Le nouveau chef du gouvernement italien Mario Monti a présenté jeudi devant le Sénat ses principaux objectifs, très ambitieux, comprenant, entre autres, la «rigueur budgétaire», la «croissance»" et l' «équité» ainsi qu'une réforme des retraites et du marché du travail.
Sacrifices
«L'absence de croissance a annulé les sacrifices» déjà accomplis par les Italiens ces dernières années, a déploré Mario Monti dans son premier discours devant le Sénat qui sera suivi dans la soirée d'un vote de confiance dont l'issue favorable est acquise.
Mario Monti a toutefois promis le respect de «l'équité» dans la distribution des nouveaux «sacrifices» car «plus leur distribution sera équitable, plus ils seront acceptés».
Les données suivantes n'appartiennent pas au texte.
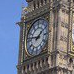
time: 1:46
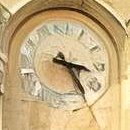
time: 3:24
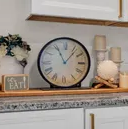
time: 11:06
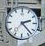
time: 2:23
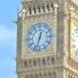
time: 12:32
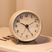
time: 4:49
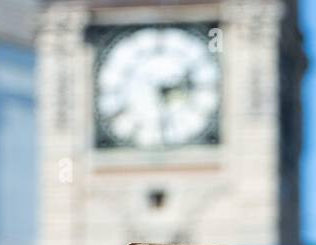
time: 2:29
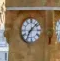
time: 7:08
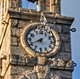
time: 7:40
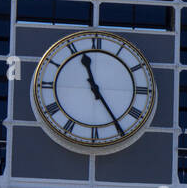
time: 11:24
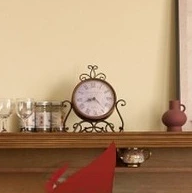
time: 8:22
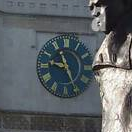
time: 9:26
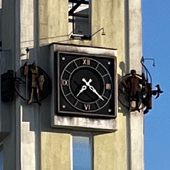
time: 7:21
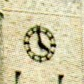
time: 3:58
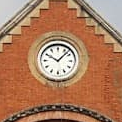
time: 10:07
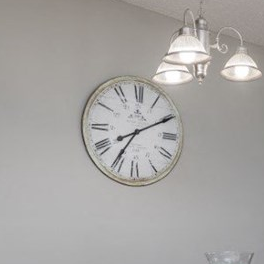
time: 7:10
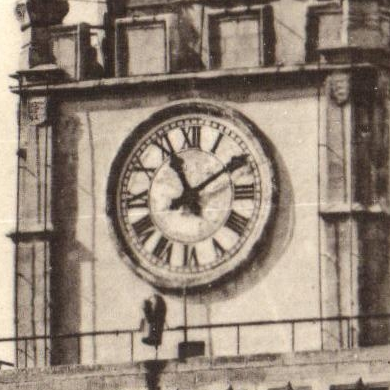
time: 11:09
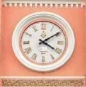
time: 4:09
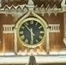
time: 10:29
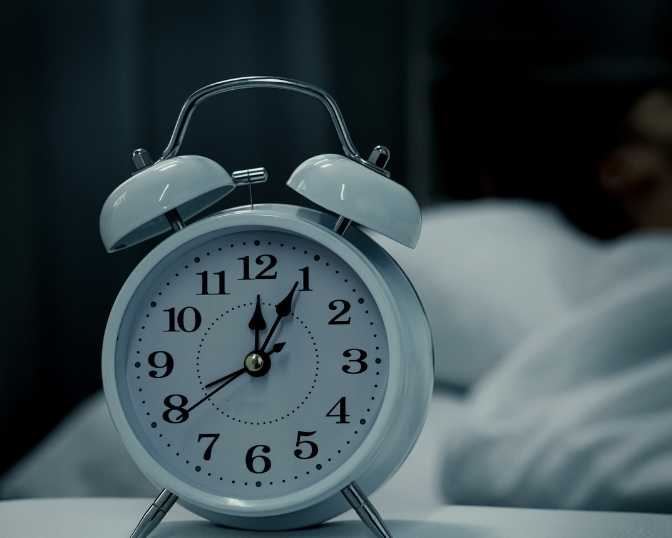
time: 12:04
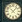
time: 10:07
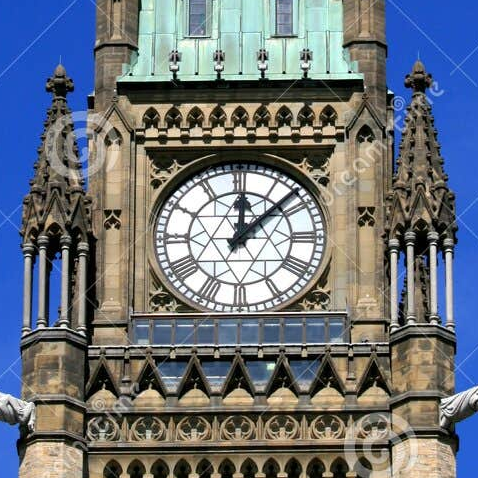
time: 12:07
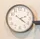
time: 2:21
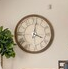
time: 4:01
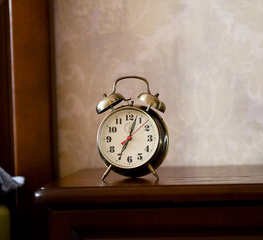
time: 7:03
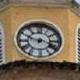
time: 3:48
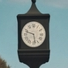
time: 9:28
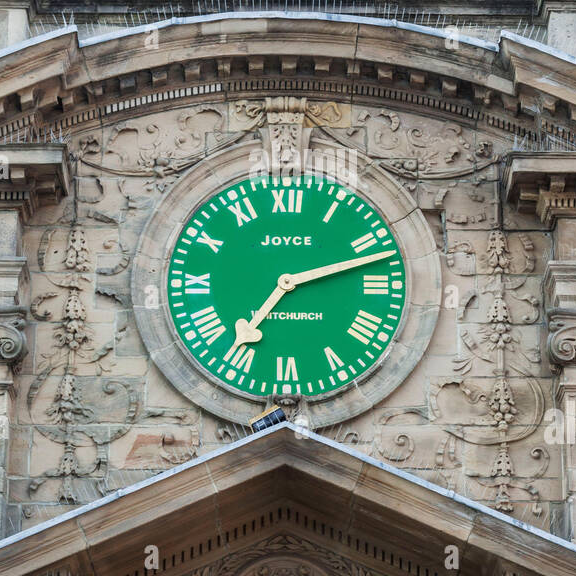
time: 7:12
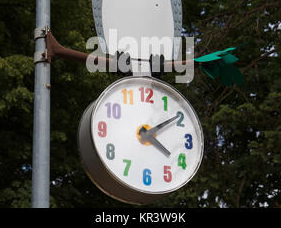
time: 4:09
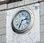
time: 2:34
L'ex-commissaire européen a également annoncé qu'il s'attaquera à deux réformes structurelles réclamées par l'Union européenne et attendues par les marchés, celles des retraites et du marché du travail.
Disparités
Le système des retraites italien est l'un des plus solides d'Europe mais il compte «d'amples disparités de traitement et des secteurs de privilèges injustifiés», tandis que les règles du marché du travail doivent être réformées pour éviter que certains salariés ne soient «excessivement protégés et d'autres privés de protections et d'assurance chômage», a-t-il souligné.
Sur le plan fiscal, Mario Monti a souligné par ailleurs le besoin de réduire la pression fiscale sur le travail et de «réexaminer le poids des prélèvements sur la richesse immobilière».
Dans ce cadre, l'absence de taxe foncière sur la résidence principale depuis son abolition par le gouvernement Berlusconi est une «anomalie» italienne, a-t-il dit.
Plan d'austérité à venir
Après l'adoption de deux plans d'austérité ces derniers mois en Italie, Mario Monti a souligné qu'afin de respecter l'objectif de l'équilibre budgétaire en 2013, le gouvernement évaluera «dans les prochaines semaines la nécessité de nouvelles mesures de correction budgétaire».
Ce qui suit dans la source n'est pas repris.